Sem essas restrições, a IA agêntica traz nova esperança para líderes de organizações presas a estruturas legadas e silos organizacionais.
Implementar a IA agêntica exige codificar como o trabalho é executado: como decisões são tomadas, o que define um bom resultado e como clientes e funcionários percorrem suas jornadas. Uma vez definidos esses parâmetros, a IA agêntica pode adotar e adaptar fluxos de trabalho existentes.
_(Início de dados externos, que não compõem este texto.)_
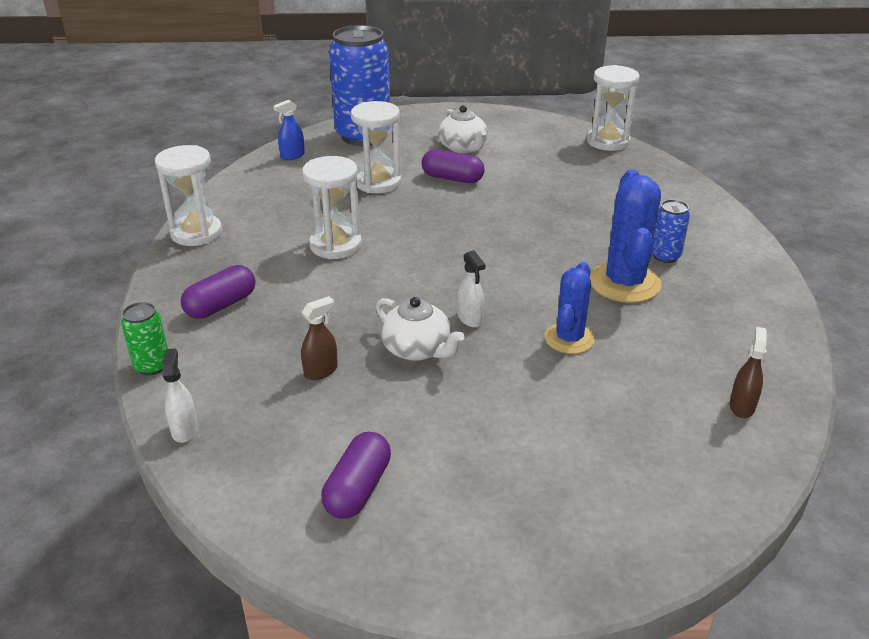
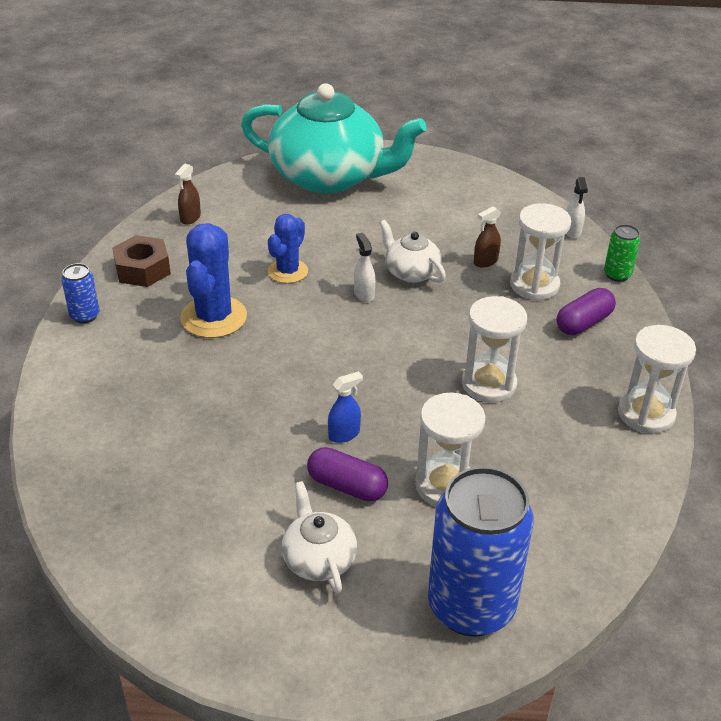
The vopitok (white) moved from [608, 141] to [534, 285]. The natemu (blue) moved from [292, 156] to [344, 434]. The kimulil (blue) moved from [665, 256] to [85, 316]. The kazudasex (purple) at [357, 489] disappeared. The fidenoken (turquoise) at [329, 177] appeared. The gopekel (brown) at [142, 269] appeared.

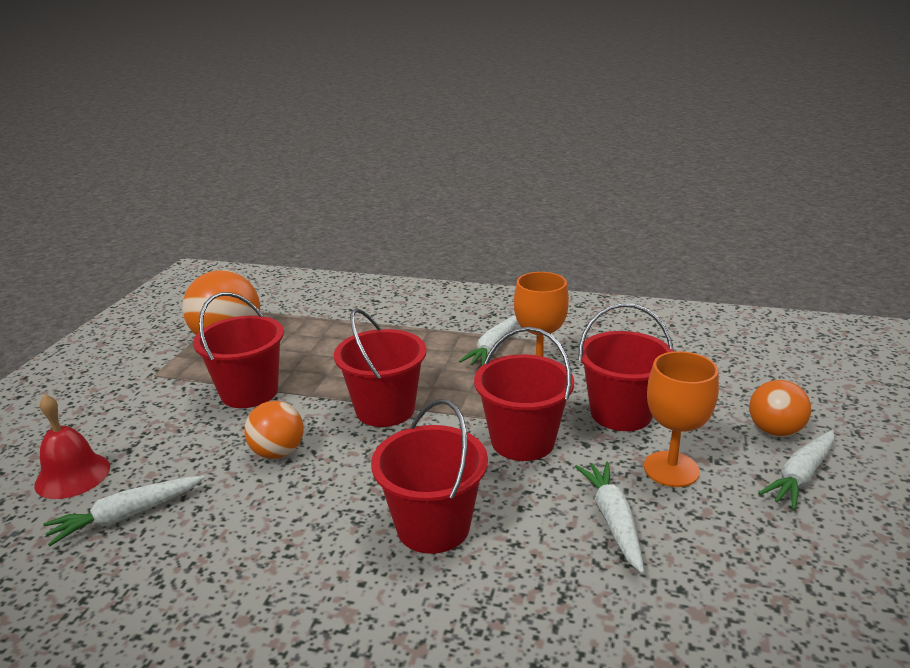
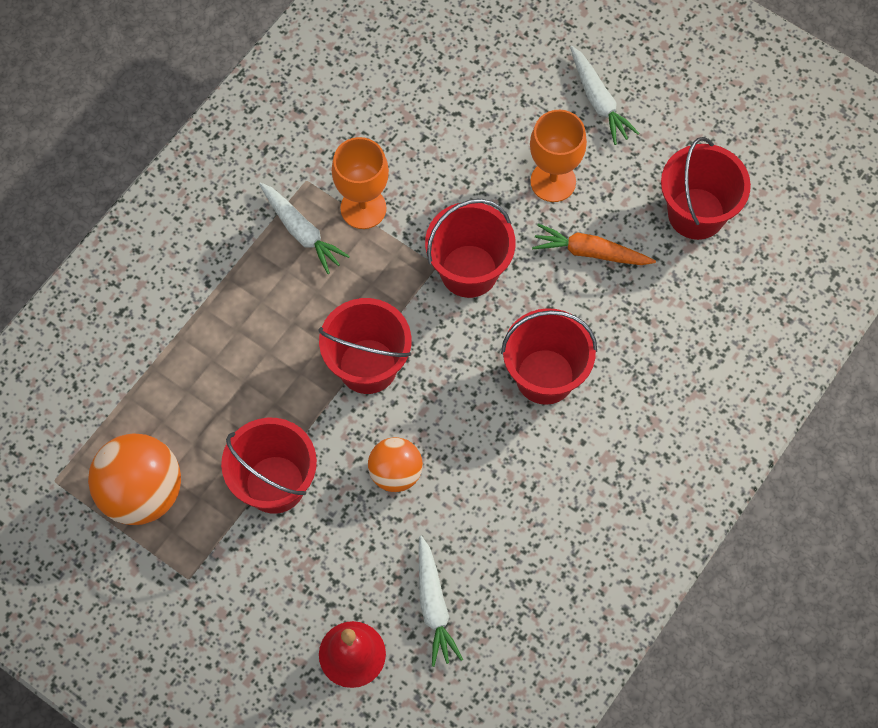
The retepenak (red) moved from [621, 413] to [696, 213]. The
Quanto mais complexos forem, maior será o valor gerado.
3. Desenvolva líderes e proteções adequadas aos sistemas inteligentes
Essas mudanças não terão sucesso sem líderes capazes de conduzir estratégias sólidas de gestão da mudança e administrar a transformação da IA de forma consciente.
As organizações precisam desenvolver alfabetização em IA em todos os níveis, para que os funcionários compreendam seus “colegas digitais”, saibam como eles raciocinam e quando é necessária supervisão humana.
Além disso, é essencial que os líderes lidem com medos e equívocos sobre a tecnologia e se sintam à vontade para delegar a sistemas que não podem ser totalmente roteirizados.
Para isso, devem ter a garantia de que cada fluxo de trabalho agêntico incorpora valores de liderança — definindo quais resultados são priorizados, como lidar com exceções e que necessidades atender.
A administração da IA agêntica em larga escala exige distribuição clara de responsabilidades: administradores de sistemas com controles bem definidos, profissionais de TI que gerenciam segurança e dados, e equipes de linha de frente com autonomia para intervir quando os resultados se desviam da intenção.
Bem implementado, esse equilíbrio entre autonomia e supervisão transforma a governança em um fator de escala, e não em um obstáculo ao progresso.